Return each line of the data below verbatim; pictures are to be left out.

Top of Material for this exercise

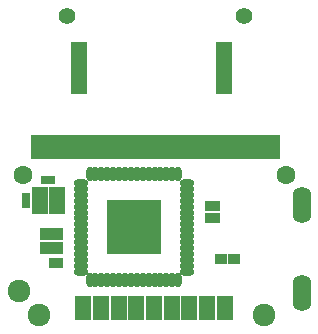
<source format=gts>
G04 #@! TF.FileFunction,Soldermask,Top*
%FSLAX46Y46*%
G04 Gerber Fmt 4.6, Leading zero omitted, Abs format (unit mm)*
G04 Created by KiCad (PCBNEW 4.0.5+dfsg1-4) date Thu Nov  2 15:49:47 2017*
%MOMM*%
%LPD*%
G01*
G04 APERTURE LIST*
%ADD10C,0.100000*%
%ADD11R,0.710000X2.150000*%
%ADD12R,0.700000X1.100000*%
%ADD13R,0.750000X0.700000*%
%ADD14R,0.700000X0.750000*%
%ADD15R,0.680000X0.830000*%
%ADD16R,1.350000X1.250000*%
%ADD17R,1.400000X4.400000*%
%ADD18R,1.000000X0.900000*%
%ADD19R,1.385000X2.150000*%
%ADD20O,1.200000X0.650000*%
%ADD21O,0.650000X1.200000*%
%ADD22R,4.650000X4.650000*%
%ADD23O,1.600000X3.100000*%
%ADD24C,1.400000*%
%ADD25C,1.600000*%
%ADD26C,1.924000*%
G04 APERTURE END LIST*
D10*
D11*
X99200000Y-70200000D03*
X99800000Y-70200000D03*
X100400000Y-70200000D03*
X101000000Y-70200000D03*
X101600000Y-70200000D03*
X102200000Y-70200000D03*
X102800000Y-70200000D03*
X103400000Y-70200000D03*
X104000000Y-70200000D03*
X104600000Y-70200000D03*
X105200000Y-70200000D03*
X105800000Y-70200000D03*
X106400000Y-70200000D03*
X107000000Y-70200000D03*
X107600000Y-70200000D03*
X108200000Y-70200000D03*
X108800000Y-70200000D03*
X109400000Y-70200000D03*
X110000000Y-70200000D03*
X110600000Y-70200000D03*
X111200000Y-70200000D03*
X111800000Y-70200000D03*
X112400000Y-70200000D03*
X113000000Y-70200000D03*
X113600000Y-70200000D03*
X114200000Y-70200000D03*
X114800000Y-70200000D03*
X115400000Y-70200000D03*
X116000000Y-70200000D03*
X116600000Y-70200000D03*
X117200000Y-70200000D03*
X117800000Y-70200000D03*
X118400000Y-70200000D03*
X119000000Y-70200000D03*
X119600000Y-70200000D03*
D12*
X99973200Y-78780000D03*
X100613200Y-78780000D03*
X101253200Y-78780000D03*
X101253200Y-77530000D03*
X100613200Y-77530000D03*
X99973200Y-77530000D03*
D13*
X98479600Y-74996000D03*
X98479600Y-74436000D03*
D14*
X100613200Y-73039600D03*
X100053200Y-73039600D03*
D15*
X101273600Y-80050000D03*
X100753600Y-80050000D03*
X113993000Y-76240000D03*
X114513000Y-76240000D03*
X113993000Y-75224000D03*
X114513000Y-75224000D03*
D16*
X101070400Y-74157200D03*
X99620400Y-74157200D03*
X99620400Y-75307200D03*
X101070400Y-75307200D03*
D17*
X102950000Y-63540000D03*
X115250000Y-63540000D03*
D18*
X114973000Y-79669000D03*
X116073000Y-79669000D03*
D19*
X103300000Y-83800000D03*
X104800000Y-83800000D03*
X106300000Y-83800000D03*
X107800000Y-83800000D03*
X109300000Y-83800000D03*
X110800000Y-83800000D03*
X112300000Y-83800000D03*
X113800000Y-83800000D03*
X115300000Y-83800000D03*
D20*
X112075000Y-80750000D03*
X112075000Y-80250000D03*
X112075000Y-79750000D03*
X112075000Y-79250000D03*
X112075000Y-78750000D03*
X112075000Y-78250000D03*
X112075000Y-77750000D03*
X112075000Y-77250000D03*
X112075000Y-76750000D03*
X112075000Y-76250000D03*
X112075000Y-75750000D03*
X112075000Y-75250000D03*
X112075000Y-74750000D03*
X112075000Y-74250000D03*
X112075000Y-73750000D03*
X112075000Y-73250000D03*
D21*
X111350000Y-72525000D03*
X110850000Y-72525000D03*
X110350000Y-72525000D03*
X109850000Y-72525000D03*
X109350000Y-72525000D03*
X108850000Y-72525000D03*
X108350000Y-72525000D03*
X107850000Y-72525000D03*
X107350000Y-72525000D03*
X106850000Y-72525000D03*
X106350000Y-72525000D03*
X105850000Y-72525000D03*
X105350000Y-72525000D03*
X104850000Y-72525000D03*
X104350000Y-72525000D03*
X103850000Y-72525000D03*
D20*
X103125000Y-73250000D03*
X103125000Y-73750000D03*
X103125000Y-74250000D03*
X103125000Y-74750000D03*
X103125000Y-75250000D03*
X103125000Y-75750000D03*
X103125000Y-76250000D03*
X103125000Y-76750000D03*
X103125000Y-77250000D03*
X103125000Y-77750000D03*
X103125000Y-78250000D03*
X103125000Y-78750000D03*
X103125000Y-79250000D03*
X103125000Y-79750000D03*
X103125000Y-80250000D03*
X103125000Y-80750000D03*
D21*
X103850000Y-81475000D03*
X104350000Y-81475000D03*
X104850000Y-81475000D03*
X105350000Y-81475000D03*
X105850000Y-81475000D03*
X106350000Y-81475000D03*
X106850000Y-81475000D03*
X107350000Y-81475000D03*
X107850000Y-81475000D03*
X108350000Y-81475000D03*
X108850000Y-81475000D03*
X109350000Y-81475000D03*
X109850000Y-81475000D03*
X110350000Y-81475000D03*
X110850000Y-81475000D03*
X111350000Y-81475000D03*
D22*
X107600000Y-77000000D03*
D23*
X121800000Y-82600000D03*
X121800000Y-75100000D03*
D24*
X116900000Y-59100000D03*
D25*
X120500000Y-72600000D03*
X98200000Y-72600000D03*
D24*
X101900000Y-59100000D03*
D26*
X99600000Y-84400000D03*
X97870000Y-82400000D03*
X118600000Y-84400000D03*
M02*

</source>
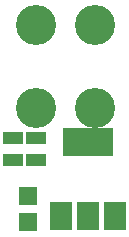
<source format=gbr>
G04 #@! TF.FileFunction,Soldermask,Top*
%FSLAX46Y46*%
G04 Gerber Fmt 4.6, Leading zero omitted, Abs format (unit mm)*
G04 Created by KiCad (PCBNEW 4.0.6-e0-6349~53~ubuntu16.04.1) date Sun Jul 30 23:13:34 2017*
%MOMM*%
%LPD*%
G01*
G04 APERTURE LIST*
%ADD10C,0.100000*%
%ADD11R,1.700000X1.100000*%
%ADD12R,1.600000X1.600000*%
%ADD13R,4.200000X2.400000*%
%ADD14R,1.900000X2.400000*%
%ADD15C,3.400000*%
G04 APERTURE END LIST*
D10*
D11*
X3175000Y4765000D03*
X3175000Y6665000D03*
X1270000Y4765000D03*
X1270000Y6665000D03*
D12*
X2540000Y1735000D03*
X2540000Y-465000D03*
D13*
X7620000Y6325000D03*
D14*
X7620000Y25000D03*
X9920000Y25000D03*
X5320000Y25000D03*
D15*
X3175000Y16200000D03*
X8175000Y16200000D03*
X8175000Y9200000D03*
X3175000Y9200000D03*
M02*

</source>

Bottom of Material for this exercise

Exercise result:
<source format=gts>
G04 #@! TF.FileFunction,Soldermask,Top*
%FSLAX46Y46*%
G04 Gerber Fmt 4.6, Leading zero omitted, Abs format (unit mm)*
G04 Created by KiCad (PCBNEW 4.0.5+dfsg1-4) date Thu Nov  2 15:49:47 2017*
%MOMM*%
%LPD*%
G01*
G04 APERTURE LIST*
%ADD10C,0.100000*%
%ADD11R,0.710000X2.150000*%
%ADD12R,0.700000X1.100000*%
%ADD13R,0.750000X0.700000*%
%ADD14R,0.700000X0.750000*%
%ADD15R,0.680000X0.830000*%
%ADD16R,1.350000X1.250000*%
%ADD17R,1.400000X4.400000*%
%ADD18R,1.000000X0.900000*%
%ADD19R,1.385000X2.150000*%
%ADD20O,1.200000X0.650000*%
%ADD21O,0.650000X1.200000*%
%ADD22R,4.650000X4.650000*%
%ADD23O,1.600000X3.100000*%
%ADD24C,1.400000*%
%ADD25C,1.600000*%
%ADD26C,1.924000*%
G04 APERTURE END LIST*
D10*
D11*
X99200000Y-70200000D03*
X99800000Y-70200000D03*
X100400000Y-70200000D03*
X101000000Y-70200000D03*
X101600000Y-70200000D03*
X102200000Y-70200000D03*
X102800000Y-70200000D03*
X103400000Y-70200000D03*
X104000000Y-70200000D03*
X104600000Y-70200000D03*
X105200000Y-70200000D03*
X105800000Y-70200000D03*
X106400000Y-70200000D03*
X107000000Y-70200000D03*
X107600000Y-70200000D03*
X108200000Y-70200000D03*
X108800000Y-70200000D03*
X109400000Y-70200000D03*
X110000000Y-70200000D03*
X110600000Y-70200000D03*
X111200000Y-70200000D03*
X111800000Y-70200000D03*
X112400000Y-70200000D03*
X113000000Y-70200000D03*
X113600000Y-70200000D03*
X114200000Y-70200000D03*
X114800000Y-70200000D03*
X115400000Y-70200000D03*
X116000000Y-70200000D03*
X116600000Y-70200000D03*
X117200000Y-70200000D03*
X117800000Y-70200000D03*
X118400000Y-70200000D03*
X119000000Y-70200000D03*
X119600000Y-70200000D03*
D12*
X99973200Y-78780000D03*
X100613200Y-78780000D03*
X101253200Y-78780000D03*
X101253200Y-77530000D03*
X100613200Y-77530000D03*
X99973200Y-77530000D03*
D13*
X98479600Y-74996000D03*
X98479600Y-74436000D03*
D14*
X100613200Y-73039600D03*
X100053200Y-73039600D03*
D15*
X101273600Y-80050000D03*
X100753600Y-80050000D03*
X113993000Y-76240000D03*
X114513000Y-76240000D03*
X113993000Y-75224000D03*
X114513000Y-75224000D03*
D16*
X101070400Y-74157200D03*
X99620400Y-74157200D03*
X99620400Y-75307200D03*
X101070400Y-75307200D03*
D17*
X102950000Y-63540000D03*
X115250000Y-63540000D03*
D18*
X114973000Y-79669000D03*
X116073000Y-79669000D03*
D19*
X103300000Y-83800000D03*
X104800000Y-83800000D03*
X106300000Y-83800000D03*
X107800000Y-83800000D03*
X109300000Y-83800000D03*
X110800000Y-83800000D03*
X112300000Y-83800000D03*
X113800000Y-83800000D03*
X115300000Y-83800000D03*
D20*
X112075000Y-80750000D03*
X112075000Y-80250000D03*
X112075000Y-79750000D03*
X112075000Y-79250000D03*
X112075000Y-78750000D03*
X112075000Y-78250000D03*
X112075000Y-77750000D03*
X112075000Y-77250000D03*
X112075000Y-76750000D03*
X112075000Y-76250000D03*
X112075000Y-75750000D03*
X112075000Y-75250000D03*
X112075000Y-74750000D03*
X112075000Y-74250000D03*
X112075000Y-73750000D03*
X112075000Y-73250000D03*
D21*
X111350000Y-72525000D03*
X110850000Y-72525000D03*
X110350000Y-72525000D03*
X109850000Y-72525000D03*
X109350000Y-72525000D03*
X108850000Y-72525000D03*
X108350000Y-72525000D03*
X107850000Y-72525000D03*
X107350000Y-72525000D03*
X106850000Y-72525000D03*
X106350000Y-72525000D03*
X105850000Y-72525000D03*
X105350000Y-72525000D03*
X104850000Y-72525000D03*
X104350000Y-72525000D03*
X103850000Y-72525000D03*
D20*
X103125000Y-73250000D03*
X103125000Y-73750000D03*
X103125000Y-74250000D03*
X103125000Y-74750000D03*
X103125000Y-75250000D03*
X103125000Y-75750000D03*
X103125000Y-76250000D03*
X103125000Y-76750000D03*
X103125000Y-77250000D03*
X103125000Y-77750000D03*
X103125000Y-78250000D03*
X103125000Y-78750000D03*
X103125000Y-79250000D03*
X103125000Y-79750000D03*
X103125000Y-80250000D03*
X103125000Y-80750000D03*
D21*
X103850000Y-81475000D03*
X104350000Y-81475000D03*
X104850000Y-81475000D03*
X105350000Y-81475000D03*
X105850000Y-81475000D03*
X106350000Y-81475000D03*
X106850000Y-81475000D03*
X107350000Y-81475000D03*
X107850000Y-81475000D03*
X108350000Y-81475000D03*
X108850000Y-81475000D03*
X109350000Y-81475000D03*
X109850000Y-81475000D03*
X110350000Y-81475000D03*
X110850000Y-81475000D03*
X111350000Y-81475000D03*
D22*
X107600000Y-77000000D03*
D23*
X121800000Y-82600000D03*
X121800000Y-75100000D03*
D24*
X116900000Y-59100000D03*
D25*
X120500000Y-72600000D03*
X98200000Y-72600000D03*
D24*
X101900000Y-59100000D03*
D26*
X99600000Y-84400000D03*
X97870000Y-82400000D03*
X118600000Y-84400000D03*
M02*

</source>
<source format=gbr>
G04 #@! TF.FileFunction,Soldermask,Top*
%FSLAX46Y46*%
G04 Gerber Fmt 4.6, Leading zero omitted, Abs format (unit mm)*
G04 Created by KiCad (PCBNEW 4.0.6-e0-6349~53~ubuntu16.04.1) date Sun Jul 30 23:13:34 2017*
%MOMM*%
%LPD*%
G01*
G04 APERTURE LIST*
%ADD10C,0.100000*%
%ADD11R,1.700000X1.100000*%
%ADD12R,1.600000X1.600000*%
%ADD13R,4.200000X2.400000*%
%ADD14R,1.900000X2.400000*%
%ADD15C,3.400000*%
G04 APERTURE END LIST*
D10*
D11*
X3175000Y4765000D03*
X3175000Y6665000D03*
X1270000Y4765000D03*
X1270000Y6665000D03*
D12*
X2540000Y1735000D03*
X2540000Y-465000D03*
D13*
X7620000Y6325000D03*
D14*
X7620000Y25000D03*
X9920000Y25000D03*
X5320000Y25000D03*
D15*
X3175000Y16200000D03*
X8175000Y16200000D03*
X8175000Y9200000D03*
X3175000Y9200000D03*
M02*

</source>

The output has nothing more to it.